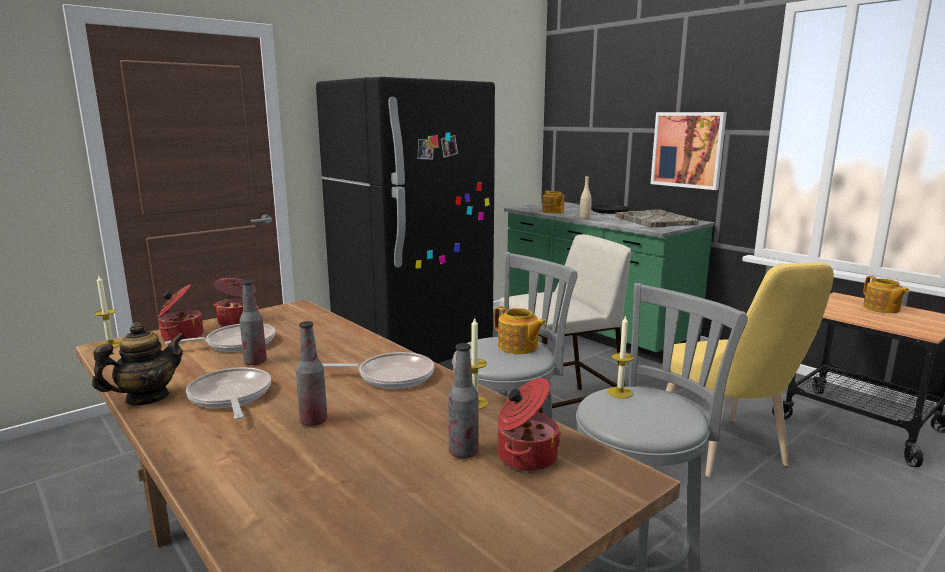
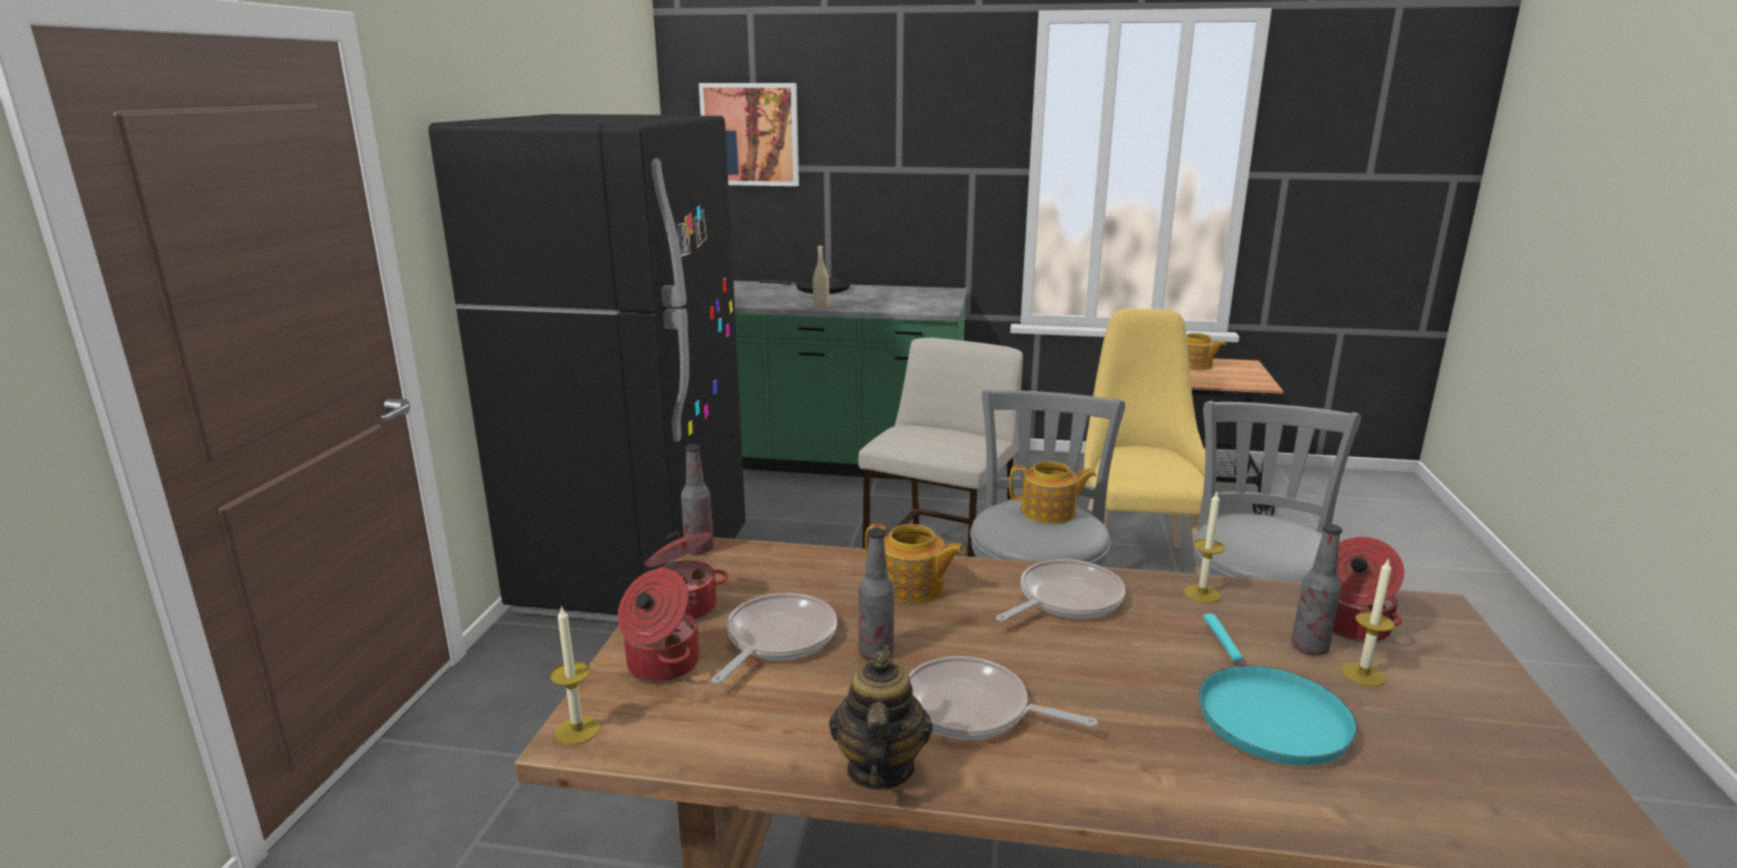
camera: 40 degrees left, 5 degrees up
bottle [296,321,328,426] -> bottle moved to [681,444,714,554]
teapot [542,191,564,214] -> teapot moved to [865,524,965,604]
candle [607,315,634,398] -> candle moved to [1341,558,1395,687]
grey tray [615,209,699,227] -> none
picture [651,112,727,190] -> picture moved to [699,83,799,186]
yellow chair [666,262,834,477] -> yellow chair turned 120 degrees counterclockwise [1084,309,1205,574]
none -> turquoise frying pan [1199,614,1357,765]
^^^^^^^^^^^^^^^^
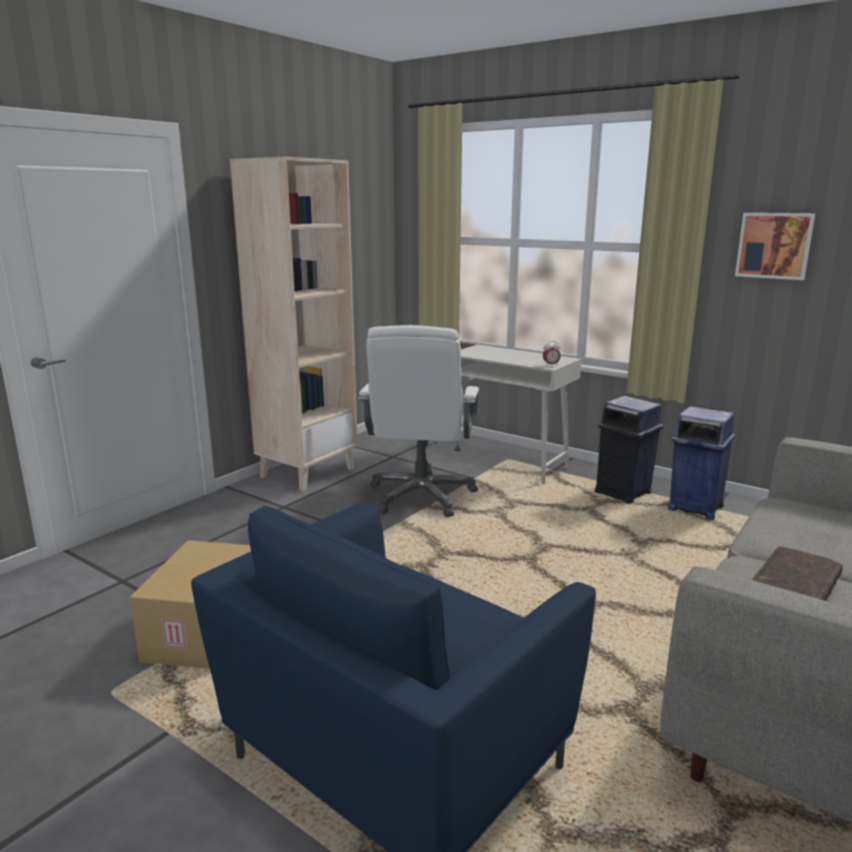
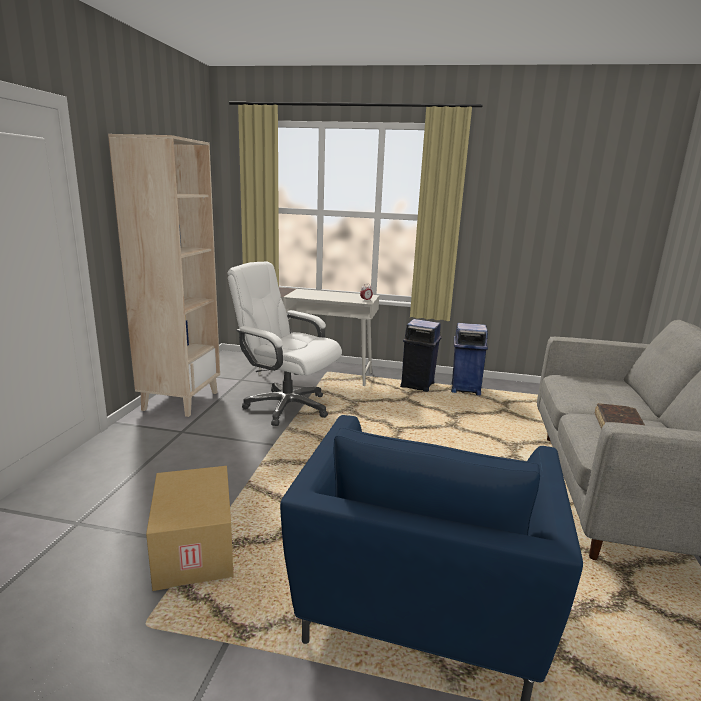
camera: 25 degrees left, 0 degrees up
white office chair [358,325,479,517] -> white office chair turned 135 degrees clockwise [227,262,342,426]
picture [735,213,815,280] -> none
^^^^^^^^^^^^^^^^
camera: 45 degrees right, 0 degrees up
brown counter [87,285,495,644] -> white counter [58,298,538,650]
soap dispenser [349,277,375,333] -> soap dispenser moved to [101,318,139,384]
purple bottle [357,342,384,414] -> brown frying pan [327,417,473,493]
^^^^^^^^^^^^^^^^
■ TASK OBJECTIVE ■
Copy out, from the material above, each line in which the string "none" is found.

■ RESPONSE TO THIS EXERCISE ■
grey tray [615,209,699,227] -> none
none -> turquoise frying pan [1199,614,1357,765]
picture [735,213,815,280] -> none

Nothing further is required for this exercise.